Mr. Spielberg, meet Mr. Matheson

by Nick Andes

Those who have perceived Poltergeist as an effective, big-budget Twilight Zone episode might not be far off the mark. Although Steven Spielberg has remained quiet on the subject, knowledgeable viewers have noticed more than a passing resemblance of “the first real ghost story” to “Little Girl Lost,” a Richard Matheson Twilight Zone episode first aired in 1962.
Matheson’s teleplay (based on his previously published short story) concerns the frantic efforts of a warm, supportive family in rescuing their young daughter from the grip of a netherworld dimension. One night, the little girl rolls out of bed and falls through a bilocated hole that has mysteriously appeared in her bedroom wall. After hearing her voice weirdly floating throughout the the house, the parents enlist the aid of a scientist familiar with extra-dimensional theory, before the father finally enters the hole himself and pulls his daughter back into the real world—tightly held in his arms. Sound familiar?

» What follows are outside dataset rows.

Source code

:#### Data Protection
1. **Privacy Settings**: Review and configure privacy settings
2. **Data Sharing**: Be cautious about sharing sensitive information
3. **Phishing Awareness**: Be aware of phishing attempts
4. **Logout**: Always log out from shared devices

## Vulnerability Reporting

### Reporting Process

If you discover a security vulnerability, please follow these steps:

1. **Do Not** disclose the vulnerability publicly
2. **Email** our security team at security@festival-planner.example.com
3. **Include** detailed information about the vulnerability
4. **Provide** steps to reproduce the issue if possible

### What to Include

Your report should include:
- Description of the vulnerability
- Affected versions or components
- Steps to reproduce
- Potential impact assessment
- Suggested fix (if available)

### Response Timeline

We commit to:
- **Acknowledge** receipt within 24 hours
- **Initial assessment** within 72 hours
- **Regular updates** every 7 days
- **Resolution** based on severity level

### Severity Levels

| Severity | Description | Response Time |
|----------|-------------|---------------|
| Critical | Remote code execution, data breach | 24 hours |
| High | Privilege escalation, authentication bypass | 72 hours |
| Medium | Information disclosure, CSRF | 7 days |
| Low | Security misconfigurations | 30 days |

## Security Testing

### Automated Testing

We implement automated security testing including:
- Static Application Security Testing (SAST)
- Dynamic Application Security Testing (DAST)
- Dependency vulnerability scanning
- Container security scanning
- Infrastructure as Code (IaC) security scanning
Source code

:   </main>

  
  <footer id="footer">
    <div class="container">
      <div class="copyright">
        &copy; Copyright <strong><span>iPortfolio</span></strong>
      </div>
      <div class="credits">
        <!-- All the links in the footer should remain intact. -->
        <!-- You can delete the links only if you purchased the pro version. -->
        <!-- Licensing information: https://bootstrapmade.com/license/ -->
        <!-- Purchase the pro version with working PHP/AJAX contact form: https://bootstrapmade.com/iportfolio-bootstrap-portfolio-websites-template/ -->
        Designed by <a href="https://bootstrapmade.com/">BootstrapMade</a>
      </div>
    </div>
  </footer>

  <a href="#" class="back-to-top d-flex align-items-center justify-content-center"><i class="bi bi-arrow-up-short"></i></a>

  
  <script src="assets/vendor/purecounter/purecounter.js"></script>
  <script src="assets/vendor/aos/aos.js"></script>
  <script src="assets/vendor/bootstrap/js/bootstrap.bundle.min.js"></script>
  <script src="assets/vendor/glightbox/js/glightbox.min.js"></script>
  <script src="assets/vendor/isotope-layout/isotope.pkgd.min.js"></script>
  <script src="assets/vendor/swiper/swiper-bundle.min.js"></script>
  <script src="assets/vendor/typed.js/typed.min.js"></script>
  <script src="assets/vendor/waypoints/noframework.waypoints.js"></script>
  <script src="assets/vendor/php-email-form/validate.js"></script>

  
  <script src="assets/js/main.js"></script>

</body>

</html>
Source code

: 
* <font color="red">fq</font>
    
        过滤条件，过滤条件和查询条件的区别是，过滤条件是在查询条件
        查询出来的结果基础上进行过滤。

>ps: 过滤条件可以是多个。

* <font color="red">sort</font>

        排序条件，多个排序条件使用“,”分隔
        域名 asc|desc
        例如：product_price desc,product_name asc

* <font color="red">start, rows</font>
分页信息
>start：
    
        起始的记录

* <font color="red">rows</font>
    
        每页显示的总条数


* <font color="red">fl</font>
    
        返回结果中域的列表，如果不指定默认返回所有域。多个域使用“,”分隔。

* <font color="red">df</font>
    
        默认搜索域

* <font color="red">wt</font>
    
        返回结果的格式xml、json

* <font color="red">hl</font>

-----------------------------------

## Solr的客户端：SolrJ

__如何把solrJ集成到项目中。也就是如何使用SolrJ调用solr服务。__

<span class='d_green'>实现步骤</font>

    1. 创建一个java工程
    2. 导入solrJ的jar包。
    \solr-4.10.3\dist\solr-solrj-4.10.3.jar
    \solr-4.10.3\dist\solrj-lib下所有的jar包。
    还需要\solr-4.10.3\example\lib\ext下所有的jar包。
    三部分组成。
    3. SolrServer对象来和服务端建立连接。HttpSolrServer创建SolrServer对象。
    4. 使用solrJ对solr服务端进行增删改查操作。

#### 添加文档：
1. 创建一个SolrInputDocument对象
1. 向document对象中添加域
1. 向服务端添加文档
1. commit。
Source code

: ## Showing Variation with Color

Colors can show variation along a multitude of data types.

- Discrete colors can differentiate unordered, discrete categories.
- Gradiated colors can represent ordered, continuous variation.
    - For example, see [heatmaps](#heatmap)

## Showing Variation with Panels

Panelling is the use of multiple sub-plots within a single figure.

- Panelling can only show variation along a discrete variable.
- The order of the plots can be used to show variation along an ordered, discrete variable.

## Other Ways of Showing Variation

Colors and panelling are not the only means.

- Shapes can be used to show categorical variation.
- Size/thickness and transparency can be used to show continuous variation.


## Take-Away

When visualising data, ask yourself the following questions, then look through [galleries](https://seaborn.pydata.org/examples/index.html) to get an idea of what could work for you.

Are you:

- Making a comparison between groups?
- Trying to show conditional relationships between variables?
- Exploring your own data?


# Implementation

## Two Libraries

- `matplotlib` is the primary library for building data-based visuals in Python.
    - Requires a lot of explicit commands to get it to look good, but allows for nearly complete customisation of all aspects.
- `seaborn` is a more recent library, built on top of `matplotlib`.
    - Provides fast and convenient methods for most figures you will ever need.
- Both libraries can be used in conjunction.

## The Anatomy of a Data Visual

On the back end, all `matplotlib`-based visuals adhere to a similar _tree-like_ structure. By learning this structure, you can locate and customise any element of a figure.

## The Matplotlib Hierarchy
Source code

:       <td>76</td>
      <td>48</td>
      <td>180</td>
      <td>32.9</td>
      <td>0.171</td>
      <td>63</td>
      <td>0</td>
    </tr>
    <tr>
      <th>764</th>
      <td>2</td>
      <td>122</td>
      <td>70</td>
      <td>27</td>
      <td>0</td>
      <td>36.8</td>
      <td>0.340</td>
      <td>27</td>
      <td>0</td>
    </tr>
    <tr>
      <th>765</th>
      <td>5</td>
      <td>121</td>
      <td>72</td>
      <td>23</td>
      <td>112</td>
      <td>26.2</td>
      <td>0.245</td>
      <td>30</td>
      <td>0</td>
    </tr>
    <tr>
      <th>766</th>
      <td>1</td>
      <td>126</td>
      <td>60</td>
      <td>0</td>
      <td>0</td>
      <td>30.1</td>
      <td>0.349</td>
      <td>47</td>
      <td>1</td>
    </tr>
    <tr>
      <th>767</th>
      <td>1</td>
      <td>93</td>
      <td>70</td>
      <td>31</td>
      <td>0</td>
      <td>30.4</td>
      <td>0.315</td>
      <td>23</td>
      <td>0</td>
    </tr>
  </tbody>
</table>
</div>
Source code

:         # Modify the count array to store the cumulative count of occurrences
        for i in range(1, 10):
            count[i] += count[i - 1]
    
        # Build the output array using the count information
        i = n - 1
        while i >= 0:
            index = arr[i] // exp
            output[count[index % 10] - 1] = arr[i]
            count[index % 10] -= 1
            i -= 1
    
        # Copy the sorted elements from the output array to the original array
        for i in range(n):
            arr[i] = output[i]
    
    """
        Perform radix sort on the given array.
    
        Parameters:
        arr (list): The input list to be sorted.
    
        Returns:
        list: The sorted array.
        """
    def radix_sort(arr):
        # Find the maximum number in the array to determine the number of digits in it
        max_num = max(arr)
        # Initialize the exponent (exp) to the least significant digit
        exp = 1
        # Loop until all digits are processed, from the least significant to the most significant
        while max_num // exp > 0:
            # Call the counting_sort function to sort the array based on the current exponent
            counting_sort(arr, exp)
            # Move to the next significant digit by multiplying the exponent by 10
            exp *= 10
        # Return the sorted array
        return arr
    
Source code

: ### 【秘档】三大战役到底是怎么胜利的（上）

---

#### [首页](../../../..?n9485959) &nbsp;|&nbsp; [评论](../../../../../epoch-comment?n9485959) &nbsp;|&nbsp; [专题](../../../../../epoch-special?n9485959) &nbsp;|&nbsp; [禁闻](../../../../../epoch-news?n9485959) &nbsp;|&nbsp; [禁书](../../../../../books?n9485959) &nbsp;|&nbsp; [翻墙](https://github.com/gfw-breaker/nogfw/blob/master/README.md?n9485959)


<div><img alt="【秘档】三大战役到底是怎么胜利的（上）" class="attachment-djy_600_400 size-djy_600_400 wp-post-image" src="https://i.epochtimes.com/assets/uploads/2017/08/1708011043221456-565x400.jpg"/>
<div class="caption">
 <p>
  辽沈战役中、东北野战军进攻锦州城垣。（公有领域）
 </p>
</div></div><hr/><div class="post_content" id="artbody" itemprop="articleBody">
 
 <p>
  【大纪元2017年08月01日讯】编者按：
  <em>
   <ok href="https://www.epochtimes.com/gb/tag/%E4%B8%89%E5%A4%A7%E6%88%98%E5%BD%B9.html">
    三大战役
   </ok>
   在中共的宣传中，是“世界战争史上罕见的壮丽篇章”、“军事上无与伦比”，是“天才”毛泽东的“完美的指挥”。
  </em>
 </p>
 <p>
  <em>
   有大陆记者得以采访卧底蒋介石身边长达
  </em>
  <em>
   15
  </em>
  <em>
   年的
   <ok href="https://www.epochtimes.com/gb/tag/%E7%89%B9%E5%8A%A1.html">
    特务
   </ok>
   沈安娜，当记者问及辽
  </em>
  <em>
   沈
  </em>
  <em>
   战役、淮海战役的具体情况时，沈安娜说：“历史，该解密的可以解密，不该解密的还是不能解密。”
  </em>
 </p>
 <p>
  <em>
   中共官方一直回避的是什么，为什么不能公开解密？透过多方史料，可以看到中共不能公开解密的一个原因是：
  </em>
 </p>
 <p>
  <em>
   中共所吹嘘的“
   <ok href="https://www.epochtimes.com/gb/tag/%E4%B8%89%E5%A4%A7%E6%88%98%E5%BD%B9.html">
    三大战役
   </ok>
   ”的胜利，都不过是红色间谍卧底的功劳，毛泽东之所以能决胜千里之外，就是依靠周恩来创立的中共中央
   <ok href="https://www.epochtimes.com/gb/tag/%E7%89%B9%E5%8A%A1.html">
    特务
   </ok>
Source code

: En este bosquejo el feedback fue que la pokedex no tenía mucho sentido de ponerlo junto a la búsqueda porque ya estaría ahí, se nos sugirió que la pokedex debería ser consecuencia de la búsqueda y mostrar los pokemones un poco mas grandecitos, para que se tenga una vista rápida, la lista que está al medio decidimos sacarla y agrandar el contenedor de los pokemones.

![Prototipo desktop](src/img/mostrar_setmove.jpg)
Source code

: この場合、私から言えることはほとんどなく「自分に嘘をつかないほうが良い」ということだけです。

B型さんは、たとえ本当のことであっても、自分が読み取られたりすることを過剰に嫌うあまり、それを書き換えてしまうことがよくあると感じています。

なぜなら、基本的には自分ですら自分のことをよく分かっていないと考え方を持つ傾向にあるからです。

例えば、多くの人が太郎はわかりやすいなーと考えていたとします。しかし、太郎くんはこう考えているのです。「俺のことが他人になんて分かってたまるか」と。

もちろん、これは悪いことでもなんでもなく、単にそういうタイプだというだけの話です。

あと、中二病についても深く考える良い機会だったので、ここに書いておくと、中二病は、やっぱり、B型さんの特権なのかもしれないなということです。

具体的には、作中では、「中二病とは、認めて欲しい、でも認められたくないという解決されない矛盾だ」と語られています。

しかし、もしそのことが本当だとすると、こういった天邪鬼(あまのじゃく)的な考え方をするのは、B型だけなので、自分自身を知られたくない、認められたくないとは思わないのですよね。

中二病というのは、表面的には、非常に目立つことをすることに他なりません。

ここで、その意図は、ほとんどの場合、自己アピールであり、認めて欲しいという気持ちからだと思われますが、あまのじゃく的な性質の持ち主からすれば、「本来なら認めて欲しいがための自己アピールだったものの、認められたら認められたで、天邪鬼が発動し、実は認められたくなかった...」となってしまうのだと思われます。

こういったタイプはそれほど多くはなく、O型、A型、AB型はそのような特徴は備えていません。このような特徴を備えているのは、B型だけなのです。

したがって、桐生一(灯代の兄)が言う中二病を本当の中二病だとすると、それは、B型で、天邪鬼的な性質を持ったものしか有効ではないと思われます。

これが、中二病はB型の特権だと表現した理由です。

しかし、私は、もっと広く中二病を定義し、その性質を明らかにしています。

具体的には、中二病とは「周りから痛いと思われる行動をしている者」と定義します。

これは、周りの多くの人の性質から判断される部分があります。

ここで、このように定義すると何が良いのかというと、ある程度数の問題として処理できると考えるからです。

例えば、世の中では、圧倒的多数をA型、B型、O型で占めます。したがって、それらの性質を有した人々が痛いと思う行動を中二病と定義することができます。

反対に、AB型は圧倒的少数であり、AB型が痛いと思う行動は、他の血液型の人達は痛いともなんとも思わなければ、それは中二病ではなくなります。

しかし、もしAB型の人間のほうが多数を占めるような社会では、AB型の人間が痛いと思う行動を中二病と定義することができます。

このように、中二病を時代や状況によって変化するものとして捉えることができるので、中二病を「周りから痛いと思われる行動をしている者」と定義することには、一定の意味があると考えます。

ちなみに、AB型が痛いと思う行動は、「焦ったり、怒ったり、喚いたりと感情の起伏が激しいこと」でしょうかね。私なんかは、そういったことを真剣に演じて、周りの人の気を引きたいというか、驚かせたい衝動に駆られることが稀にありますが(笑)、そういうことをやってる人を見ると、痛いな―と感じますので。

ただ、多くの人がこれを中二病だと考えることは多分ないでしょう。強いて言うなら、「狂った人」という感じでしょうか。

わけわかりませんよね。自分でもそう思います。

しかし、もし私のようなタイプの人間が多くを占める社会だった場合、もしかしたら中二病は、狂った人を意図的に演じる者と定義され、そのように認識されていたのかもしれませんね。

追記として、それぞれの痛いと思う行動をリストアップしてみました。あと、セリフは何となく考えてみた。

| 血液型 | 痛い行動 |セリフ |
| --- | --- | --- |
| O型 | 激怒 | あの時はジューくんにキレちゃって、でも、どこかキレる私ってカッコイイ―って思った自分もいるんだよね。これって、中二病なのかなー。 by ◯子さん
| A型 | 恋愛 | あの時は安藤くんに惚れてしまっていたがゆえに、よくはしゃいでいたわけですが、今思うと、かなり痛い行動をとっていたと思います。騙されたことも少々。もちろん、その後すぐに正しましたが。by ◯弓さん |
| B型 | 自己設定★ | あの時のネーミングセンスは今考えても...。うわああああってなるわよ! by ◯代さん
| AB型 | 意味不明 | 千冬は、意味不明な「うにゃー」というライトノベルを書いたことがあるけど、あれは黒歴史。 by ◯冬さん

Even more interesting is another, little-known Matheson tale titled “Through Channels.” Told in the style of a tape-recorded police transcript, this story details the hysterical testimony of a teenaged boy whose entire family has been slaughtered by vague, amorphous creatures which emerged from the family’s television set.
It’s possible that Spielberg unconsciously went to the same general sources of inspiration that all writers have. More recently, Spielberg consciously went to Matheson for the script for The Twilight Zone movie. One has to speculate, though, what Mathe­son felt after viewing Spielberg’s latest blockbuster.